◆ Exercise details:
In the outsourcing thread, where does redstar believe the outsourced work will be done?

◆ Passage:
# Outsourcing - what protection for employees ?



## redstar (7 Aug 2013)

Can an employer replace existing employees with outsourced contracters ?

My employer has told employees they will be potentially replacing existing roles with outsourced staff and their positions are under threat of redundancy.

1. Does this fall under TUPE legislation ?

2. If roles are replaced by outsourced staff, am i right in thinking this is not redundancy as defined under Irish Law  ?

3. If an employer claims that changes are due to 'organizational restructure', isn't employee legal protection pretty lame ? Surely all employers can always do outsourcing by claiming 'organizational restructure' ?

4. How would an employee know that their dismissal was solely due to outsourcing (and so is not classed as a redundancy, and is better protected under law) ?


----------



## shipibo (10 Aug 2013)

If the contractors are outside the Irish state , you are in trouble. Within and you are covered by employment law.

1. Does this fall under TUPE legislation ?

Ans: have company offered you new contracts ??, TUPE is changeover of employers in the main, and the existing contracts remaining intact (pensions excluded)

2. If roles are replaced by outsourced staff, am i right in thinking this is not redundancy as defined under Irish Law  ?

Has the company treated to sack you, and directly replace you with contractors.

3. If the employer claims that the change is due to 'organizational  restructure' is employee legal protection pretty lame ? Surely all  employers can always do outsourcing by claiming 'organizational  restructure' ?

Oganisational restrucure is usually a byword for reduction of staff, but direct replacement with staff on lowere T and Cs is technically unsound in LRC / Labour Courts.

4. How would an employee know that their dismissal was solely due to  outsourcing (and so is not classed as a redundancy, and is better  protected under law) ?     

If role was direct replacement, no issues with skillsets ... only reasoning was cost ... have a good case in Tribunal.

http://www.citizensinformation.ie/en/employment/enforcement_and_redress/

Check the Free Legal Advice, look for Industrial relations specialist ..

When you have more info, feel free to post , if necessary

http://www.flac.ie


----------



## redstar (13 Aug 2013)

Thanks Crumdub.

The work, i believe, will be done outside the state.


----------



## shipibo (16 Aug 2013)

Its a difficult one ... company wants to offshore jobs, what can the state do?

Check what the package is, and criterion for redundancy .... are they cherry picking staff they  don,t like for whatever reason etc ..


----------

◆ Entries supplied:
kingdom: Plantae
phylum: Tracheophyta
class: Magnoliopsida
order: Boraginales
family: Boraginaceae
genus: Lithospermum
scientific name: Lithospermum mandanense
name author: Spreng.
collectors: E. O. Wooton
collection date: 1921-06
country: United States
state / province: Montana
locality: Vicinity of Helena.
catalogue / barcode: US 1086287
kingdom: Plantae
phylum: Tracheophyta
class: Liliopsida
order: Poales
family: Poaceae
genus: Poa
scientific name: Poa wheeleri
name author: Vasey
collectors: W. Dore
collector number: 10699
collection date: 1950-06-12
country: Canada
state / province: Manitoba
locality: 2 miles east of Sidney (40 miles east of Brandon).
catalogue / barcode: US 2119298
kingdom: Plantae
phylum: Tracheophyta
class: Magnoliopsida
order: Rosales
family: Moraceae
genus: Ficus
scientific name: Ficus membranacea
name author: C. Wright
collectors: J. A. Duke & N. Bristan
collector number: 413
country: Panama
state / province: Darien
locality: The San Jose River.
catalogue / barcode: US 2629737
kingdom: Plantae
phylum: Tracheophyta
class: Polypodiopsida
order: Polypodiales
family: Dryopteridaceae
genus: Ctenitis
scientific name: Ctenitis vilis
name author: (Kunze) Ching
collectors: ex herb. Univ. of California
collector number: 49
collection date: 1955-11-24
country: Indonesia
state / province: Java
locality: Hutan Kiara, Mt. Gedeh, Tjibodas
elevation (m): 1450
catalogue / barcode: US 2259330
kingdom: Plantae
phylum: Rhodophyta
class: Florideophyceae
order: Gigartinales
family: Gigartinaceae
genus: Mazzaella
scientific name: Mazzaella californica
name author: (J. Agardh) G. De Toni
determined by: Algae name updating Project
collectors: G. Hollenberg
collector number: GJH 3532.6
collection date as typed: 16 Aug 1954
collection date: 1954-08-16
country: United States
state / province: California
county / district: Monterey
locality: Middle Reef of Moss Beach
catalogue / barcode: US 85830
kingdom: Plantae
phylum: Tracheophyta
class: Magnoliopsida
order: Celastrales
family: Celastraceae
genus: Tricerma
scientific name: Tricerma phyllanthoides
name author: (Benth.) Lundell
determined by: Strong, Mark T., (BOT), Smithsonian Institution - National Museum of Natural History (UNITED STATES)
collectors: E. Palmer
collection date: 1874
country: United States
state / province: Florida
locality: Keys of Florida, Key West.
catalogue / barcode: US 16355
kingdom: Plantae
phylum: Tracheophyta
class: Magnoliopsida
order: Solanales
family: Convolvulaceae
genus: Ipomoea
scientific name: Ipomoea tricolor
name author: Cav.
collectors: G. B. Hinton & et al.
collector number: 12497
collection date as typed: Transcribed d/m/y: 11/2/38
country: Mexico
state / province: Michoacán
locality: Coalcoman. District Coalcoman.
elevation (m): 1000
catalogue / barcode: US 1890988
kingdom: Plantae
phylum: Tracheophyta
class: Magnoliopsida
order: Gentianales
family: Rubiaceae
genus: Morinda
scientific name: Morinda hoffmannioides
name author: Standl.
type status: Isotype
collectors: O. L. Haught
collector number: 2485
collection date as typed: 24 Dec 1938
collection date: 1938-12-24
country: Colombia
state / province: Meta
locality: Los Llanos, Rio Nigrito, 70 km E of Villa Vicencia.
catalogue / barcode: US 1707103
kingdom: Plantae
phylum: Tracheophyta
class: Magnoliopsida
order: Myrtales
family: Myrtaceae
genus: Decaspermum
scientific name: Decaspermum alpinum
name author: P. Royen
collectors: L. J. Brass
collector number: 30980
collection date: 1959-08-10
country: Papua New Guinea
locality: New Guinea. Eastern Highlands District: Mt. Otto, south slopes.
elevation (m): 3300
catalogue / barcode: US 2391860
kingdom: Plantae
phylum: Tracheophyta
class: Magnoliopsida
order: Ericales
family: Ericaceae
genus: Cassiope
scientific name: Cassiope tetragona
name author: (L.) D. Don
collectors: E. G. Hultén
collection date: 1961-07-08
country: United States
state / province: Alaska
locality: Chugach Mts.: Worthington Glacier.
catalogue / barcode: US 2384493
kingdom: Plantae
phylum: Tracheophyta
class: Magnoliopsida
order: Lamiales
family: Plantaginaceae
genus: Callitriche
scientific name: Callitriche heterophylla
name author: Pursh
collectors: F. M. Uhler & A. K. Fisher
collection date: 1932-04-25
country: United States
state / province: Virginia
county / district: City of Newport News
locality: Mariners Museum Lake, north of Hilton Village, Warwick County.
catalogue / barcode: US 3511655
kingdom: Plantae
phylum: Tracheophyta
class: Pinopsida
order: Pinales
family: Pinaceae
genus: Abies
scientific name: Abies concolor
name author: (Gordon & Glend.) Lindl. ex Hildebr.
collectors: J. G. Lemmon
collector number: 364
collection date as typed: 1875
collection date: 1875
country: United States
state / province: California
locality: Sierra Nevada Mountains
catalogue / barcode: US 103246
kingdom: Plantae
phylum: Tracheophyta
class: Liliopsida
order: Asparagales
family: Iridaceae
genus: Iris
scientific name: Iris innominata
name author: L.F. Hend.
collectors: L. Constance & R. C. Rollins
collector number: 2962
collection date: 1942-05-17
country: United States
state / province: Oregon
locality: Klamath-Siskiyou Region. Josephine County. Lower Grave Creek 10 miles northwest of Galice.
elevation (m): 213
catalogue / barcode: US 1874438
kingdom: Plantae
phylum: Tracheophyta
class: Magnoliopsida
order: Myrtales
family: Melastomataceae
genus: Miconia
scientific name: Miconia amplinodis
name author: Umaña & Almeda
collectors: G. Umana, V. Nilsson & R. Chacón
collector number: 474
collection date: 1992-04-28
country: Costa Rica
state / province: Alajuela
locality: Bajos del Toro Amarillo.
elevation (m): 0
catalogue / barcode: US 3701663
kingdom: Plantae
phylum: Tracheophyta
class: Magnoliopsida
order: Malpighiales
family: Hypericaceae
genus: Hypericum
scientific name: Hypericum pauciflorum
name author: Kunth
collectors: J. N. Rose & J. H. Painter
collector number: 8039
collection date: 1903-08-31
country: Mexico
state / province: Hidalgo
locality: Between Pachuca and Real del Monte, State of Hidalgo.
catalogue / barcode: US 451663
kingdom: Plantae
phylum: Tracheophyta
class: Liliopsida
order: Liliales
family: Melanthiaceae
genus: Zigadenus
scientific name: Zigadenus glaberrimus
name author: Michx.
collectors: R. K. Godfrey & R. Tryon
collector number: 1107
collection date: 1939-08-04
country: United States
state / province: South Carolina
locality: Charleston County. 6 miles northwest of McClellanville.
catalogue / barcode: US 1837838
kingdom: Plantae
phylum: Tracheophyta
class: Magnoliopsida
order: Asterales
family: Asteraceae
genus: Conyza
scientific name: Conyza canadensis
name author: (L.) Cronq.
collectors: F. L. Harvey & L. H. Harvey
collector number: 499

◆ Written answer:
Outside the state.